Scientists at Heriot-Watt University in Edinburgh have created an innovative 3D printing technique using near-infrared (NIR) light. Led by Dr Jose Marques-Hueso, the team developed a method that enables the printing of complex structures with multiple materials and colours.
Traditional 3D printers use a blue or UV laser to solidify a liquid resin and build objects layer by layer. However, integrating different materials has been a challenge.
The scientists at Heriot-Watt University used a NIR light source that can penetrate the resin vat to a depth of over 5cm without the need for layering.
This breakthrough opens up opportunities for industries relying on specialized parts, such as healthcare and electronics.
A unique 3d printing method
Dr Marques-Hueso explained the novelty of their method, stating that they utilize the NIR invisibility windows of materials to print at greater depths.
This means that a single material can be printed, and a second material can later be added anywhere within the 3D space.
The NIR laser can penetrate through the previous material,
making it appear transparent and allowing the addition of a different material inside.
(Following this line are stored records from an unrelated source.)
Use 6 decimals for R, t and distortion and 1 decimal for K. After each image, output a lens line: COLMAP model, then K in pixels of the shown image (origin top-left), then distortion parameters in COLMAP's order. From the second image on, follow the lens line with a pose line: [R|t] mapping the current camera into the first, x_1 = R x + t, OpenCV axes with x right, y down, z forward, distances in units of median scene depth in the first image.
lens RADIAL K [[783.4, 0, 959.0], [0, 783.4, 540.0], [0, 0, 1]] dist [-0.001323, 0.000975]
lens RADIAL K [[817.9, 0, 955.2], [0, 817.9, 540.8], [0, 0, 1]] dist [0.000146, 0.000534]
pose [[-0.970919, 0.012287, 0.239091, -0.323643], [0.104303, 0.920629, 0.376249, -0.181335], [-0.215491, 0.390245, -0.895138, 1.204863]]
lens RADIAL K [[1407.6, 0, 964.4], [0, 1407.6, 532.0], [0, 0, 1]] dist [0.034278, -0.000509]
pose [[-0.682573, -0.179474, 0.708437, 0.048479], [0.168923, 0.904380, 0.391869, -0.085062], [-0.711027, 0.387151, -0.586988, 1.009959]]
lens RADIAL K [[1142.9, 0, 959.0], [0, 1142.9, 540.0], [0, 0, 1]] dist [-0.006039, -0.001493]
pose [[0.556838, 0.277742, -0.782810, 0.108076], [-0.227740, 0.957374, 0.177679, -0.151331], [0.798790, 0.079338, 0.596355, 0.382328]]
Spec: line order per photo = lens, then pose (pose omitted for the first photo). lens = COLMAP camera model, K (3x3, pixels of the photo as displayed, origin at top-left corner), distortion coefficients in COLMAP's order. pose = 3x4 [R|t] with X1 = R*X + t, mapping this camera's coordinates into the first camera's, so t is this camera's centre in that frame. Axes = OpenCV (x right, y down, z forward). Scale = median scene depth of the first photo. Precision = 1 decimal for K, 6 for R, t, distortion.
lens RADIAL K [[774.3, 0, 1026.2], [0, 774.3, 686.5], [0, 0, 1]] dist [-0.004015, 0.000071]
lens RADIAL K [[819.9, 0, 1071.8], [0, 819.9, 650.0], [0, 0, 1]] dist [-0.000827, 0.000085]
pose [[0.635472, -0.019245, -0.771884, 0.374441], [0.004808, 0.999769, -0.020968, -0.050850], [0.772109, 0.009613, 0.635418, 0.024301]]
The project also involved the development of engineered resins containing nanoparticles that exhibit optical upconversion. These nanoparticles absorb NIR photons and convert them into blue photons, solidifying the resin. The process is non-linear, allowing the NIR to penetrate deep into the material and solidify only the desired portions.
The pros of it: NIR laser
The new technique enables the printing of multiple materials with distinct properties in a single sample. For example, flexible elastomers and rigid acrylic can be combined, making them valuable for businesses like shoe production. The possibilities include printing objects inside cavities, repairing broken objects, and even bioprinting through the skin.
Another benefit of this technology is its affordable price. The entire mechanism, according to Dr Marques-Hueso, may be constructed for less than £400. Due to the particular materials used, this technique can use inexpensive lasers as opposed to other laser-based technologies that demand expensive ultrafast lasers.
The project received £280,000 in funding from the Engineering and Physical Sciences Research Council (EPSRC) and was titled “Multimaterial Stereolithography by Crosslinking through Luminescence Excitation.”
The team hopes to collaborate with businesses to further develop this promising technology.
The findings have been published in Applied Materials Today.